We think you need these skills to ace Machine Learning Research Engineer | Generative Models | Protein Design | Deep Learning | Python ...
Some tips for your application 🫡
Tailor Your CV: Make sure your CV highlights your expertise in generative modeling and machine learning. Include specific projects or publications that demonstrate your skills, especially those relevant to protein design and deep learning.
Craft a Compelling Cover Letter: Write a cover letter that showcases your passion for the intersection of AI and biology. Discuss how your background aligns with the company's mission and how you can contribute to their innovative projects.
Highlight Relevant Experience: In your application, emphasise any experience you have with ML development, data engineering, and optimization techniques. Mention any collaborative projects with biologists or engineers to show your interdisciplinary skills.
Showcase Continuous Learning: Demonstrate your commitment to staying updated on the latest ML research and advancements. Mention any recent courses, workshops, or conferences you've attended that are relevant to the role.
How to prepare for a job interview at Enigma
✨Showcase Your Generative Modelling Expertise
Be prepared to discuss your previous projects involving generative models. Highlight any open-source contributions or publications, especially those in renowned conferences like NeurIPS or ICML, as this will demonstrate your credibility and expertise in the field.
✨Demonstrate Your Coding Skills
Since the role requires robust ML code development, be ready to showcase your coding abilities. Bring examples of your work that illustrate your proficiency in Python, version control, and how you ensure code quality through reviews and testing.
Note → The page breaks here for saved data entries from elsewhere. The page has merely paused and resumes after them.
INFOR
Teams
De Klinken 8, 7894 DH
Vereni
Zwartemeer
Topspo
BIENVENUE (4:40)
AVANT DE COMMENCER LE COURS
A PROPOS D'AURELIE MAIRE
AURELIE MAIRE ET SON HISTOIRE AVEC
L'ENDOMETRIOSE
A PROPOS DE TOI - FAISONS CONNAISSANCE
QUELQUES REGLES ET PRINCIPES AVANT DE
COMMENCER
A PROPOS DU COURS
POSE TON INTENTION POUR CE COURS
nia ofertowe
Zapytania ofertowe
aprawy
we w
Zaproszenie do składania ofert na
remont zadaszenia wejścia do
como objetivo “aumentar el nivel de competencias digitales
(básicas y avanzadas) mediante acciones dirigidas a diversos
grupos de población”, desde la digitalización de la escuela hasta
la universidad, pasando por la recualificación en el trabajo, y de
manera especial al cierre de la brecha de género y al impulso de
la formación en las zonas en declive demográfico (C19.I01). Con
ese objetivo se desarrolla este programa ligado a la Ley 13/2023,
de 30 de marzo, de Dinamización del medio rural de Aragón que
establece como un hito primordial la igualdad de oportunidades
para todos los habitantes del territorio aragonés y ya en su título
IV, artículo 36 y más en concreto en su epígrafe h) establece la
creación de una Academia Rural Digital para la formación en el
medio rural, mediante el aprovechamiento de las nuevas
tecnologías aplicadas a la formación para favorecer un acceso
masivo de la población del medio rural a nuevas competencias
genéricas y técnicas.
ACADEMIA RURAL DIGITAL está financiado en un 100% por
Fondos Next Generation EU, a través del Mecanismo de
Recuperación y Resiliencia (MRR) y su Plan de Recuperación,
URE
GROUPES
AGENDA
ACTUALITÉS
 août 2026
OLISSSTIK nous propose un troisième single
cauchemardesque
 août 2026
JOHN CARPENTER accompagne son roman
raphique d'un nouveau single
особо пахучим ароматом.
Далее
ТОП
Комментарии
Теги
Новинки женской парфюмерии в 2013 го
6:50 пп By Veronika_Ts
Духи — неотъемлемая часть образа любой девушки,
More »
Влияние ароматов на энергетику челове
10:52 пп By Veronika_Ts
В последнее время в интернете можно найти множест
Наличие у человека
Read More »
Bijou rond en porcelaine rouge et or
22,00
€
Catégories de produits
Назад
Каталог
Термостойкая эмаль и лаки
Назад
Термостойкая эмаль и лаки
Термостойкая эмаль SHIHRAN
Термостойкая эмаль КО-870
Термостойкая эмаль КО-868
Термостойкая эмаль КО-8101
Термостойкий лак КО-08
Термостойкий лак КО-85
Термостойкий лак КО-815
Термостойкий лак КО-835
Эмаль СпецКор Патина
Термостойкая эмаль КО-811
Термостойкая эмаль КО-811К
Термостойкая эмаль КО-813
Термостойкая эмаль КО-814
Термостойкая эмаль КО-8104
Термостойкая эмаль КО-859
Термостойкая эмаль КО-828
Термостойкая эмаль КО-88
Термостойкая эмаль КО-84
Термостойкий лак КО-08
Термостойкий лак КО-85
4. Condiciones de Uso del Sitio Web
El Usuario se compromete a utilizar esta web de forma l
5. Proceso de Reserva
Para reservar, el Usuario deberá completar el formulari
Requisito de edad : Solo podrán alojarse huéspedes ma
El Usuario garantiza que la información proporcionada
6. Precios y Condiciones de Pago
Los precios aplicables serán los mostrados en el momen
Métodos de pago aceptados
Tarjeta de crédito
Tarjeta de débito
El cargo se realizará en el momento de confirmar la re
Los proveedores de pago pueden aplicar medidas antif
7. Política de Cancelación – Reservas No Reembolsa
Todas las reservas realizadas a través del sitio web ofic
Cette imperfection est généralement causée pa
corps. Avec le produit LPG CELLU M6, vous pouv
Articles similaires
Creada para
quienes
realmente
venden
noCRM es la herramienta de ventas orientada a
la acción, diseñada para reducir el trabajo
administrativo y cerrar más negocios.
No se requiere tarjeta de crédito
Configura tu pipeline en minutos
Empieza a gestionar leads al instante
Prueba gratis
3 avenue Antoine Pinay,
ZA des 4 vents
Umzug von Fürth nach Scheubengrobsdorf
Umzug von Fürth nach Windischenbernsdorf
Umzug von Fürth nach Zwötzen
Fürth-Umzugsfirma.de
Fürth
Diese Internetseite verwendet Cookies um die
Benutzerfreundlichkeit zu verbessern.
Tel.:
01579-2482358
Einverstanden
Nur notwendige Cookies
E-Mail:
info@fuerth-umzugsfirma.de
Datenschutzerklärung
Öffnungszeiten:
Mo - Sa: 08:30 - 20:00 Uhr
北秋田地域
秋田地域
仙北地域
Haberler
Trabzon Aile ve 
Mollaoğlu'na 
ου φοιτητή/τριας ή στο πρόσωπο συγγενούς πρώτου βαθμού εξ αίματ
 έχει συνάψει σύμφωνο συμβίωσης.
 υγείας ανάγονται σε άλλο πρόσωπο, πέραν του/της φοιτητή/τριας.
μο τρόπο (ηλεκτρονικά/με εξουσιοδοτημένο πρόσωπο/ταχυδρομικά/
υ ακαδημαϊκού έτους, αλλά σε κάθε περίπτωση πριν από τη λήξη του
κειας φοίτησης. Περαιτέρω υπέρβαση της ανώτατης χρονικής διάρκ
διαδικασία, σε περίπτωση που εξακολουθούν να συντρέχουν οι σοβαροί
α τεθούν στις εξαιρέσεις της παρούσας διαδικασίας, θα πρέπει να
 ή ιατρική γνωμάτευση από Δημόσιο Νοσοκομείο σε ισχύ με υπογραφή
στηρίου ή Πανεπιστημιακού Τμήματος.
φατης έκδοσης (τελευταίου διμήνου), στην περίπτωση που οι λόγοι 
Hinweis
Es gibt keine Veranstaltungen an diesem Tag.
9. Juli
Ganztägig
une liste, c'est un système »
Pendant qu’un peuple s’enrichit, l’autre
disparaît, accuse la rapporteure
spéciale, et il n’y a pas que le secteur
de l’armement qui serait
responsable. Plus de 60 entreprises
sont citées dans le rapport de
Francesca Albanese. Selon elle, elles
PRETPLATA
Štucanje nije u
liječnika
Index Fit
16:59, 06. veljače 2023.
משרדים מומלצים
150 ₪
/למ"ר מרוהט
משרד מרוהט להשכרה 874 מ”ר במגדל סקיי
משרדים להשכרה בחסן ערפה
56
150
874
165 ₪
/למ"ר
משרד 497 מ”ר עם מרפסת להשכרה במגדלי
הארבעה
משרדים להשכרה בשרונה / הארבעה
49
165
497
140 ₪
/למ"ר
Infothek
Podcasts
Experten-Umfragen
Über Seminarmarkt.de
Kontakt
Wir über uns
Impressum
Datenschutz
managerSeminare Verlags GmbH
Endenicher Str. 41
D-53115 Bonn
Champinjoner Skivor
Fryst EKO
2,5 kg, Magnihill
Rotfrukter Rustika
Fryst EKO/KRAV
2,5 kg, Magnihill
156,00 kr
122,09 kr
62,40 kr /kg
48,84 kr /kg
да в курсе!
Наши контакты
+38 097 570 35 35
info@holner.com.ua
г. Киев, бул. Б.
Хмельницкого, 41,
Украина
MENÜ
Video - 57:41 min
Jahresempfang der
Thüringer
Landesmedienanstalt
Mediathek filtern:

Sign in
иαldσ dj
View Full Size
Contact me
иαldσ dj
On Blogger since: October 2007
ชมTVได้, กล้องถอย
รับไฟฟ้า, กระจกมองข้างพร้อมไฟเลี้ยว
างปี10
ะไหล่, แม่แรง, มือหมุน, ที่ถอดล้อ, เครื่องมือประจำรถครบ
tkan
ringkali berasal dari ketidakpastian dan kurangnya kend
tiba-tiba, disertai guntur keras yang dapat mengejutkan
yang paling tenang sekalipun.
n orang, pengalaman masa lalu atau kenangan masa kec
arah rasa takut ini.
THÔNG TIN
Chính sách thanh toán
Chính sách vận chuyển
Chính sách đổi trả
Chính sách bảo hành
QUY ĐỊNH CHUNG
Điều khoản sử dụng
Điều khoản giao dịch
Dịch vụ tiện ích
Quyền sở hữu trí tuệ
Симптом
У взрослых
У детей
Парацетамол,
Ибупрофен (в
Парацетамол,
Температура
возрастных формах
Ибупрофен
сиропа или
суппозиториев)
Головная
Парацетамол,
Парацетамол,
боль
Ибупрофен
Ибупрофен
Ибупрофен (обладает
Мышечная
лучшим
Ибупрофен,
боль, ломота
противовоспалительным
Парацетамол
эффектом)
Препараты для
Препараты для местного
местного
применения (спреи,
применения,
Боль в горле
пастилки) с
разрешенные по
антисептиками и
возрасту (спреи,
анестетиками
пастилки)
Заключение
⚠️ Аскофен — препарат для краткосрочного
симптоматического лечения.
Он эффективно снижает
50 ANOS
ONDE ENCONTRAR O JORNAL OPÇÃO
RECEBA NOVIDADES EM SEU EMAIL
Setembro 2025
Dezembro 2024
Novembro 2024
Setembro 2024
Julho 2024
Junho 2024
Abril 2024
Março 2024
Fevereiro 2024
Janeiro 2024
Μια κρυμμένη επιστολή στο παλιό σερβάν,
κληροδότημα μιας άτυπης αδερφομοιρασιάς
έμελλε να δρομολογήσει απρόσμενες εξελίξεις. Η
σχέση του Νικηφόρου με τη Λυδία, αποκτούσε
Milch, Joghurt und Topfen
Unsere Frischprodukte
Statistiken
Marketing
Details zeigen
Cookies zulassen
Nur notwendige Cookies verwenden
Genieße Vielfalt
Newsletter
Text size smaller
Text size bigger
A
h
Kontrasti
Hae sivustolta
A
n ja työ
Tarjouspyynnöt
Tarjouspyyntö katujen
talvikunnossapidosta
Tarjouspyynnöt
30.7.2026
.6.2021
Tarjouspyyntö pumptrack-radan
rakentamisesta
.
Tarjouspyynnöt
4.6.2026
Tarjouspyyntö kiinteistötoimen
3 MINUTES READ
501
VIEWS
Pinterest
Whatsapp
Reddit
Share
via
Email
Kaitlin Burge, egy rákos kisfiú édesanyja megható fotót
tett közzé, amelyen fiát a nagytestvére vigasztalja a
✨Discuss Data Engineering Experience
Prepare to talk about your experience with building ML data pipelines. Be specific about the tools and techniques you've used for data management and analysis, as well as how you've handled large datasets in cloud environments.
✨Express Your Passion for Optimisation
Convey your enthusiasm for optimisation techniques in machine learning. Discuss any specific strategies you've employed to enhance model training and inference speed, and how you measure performance metrics effectively.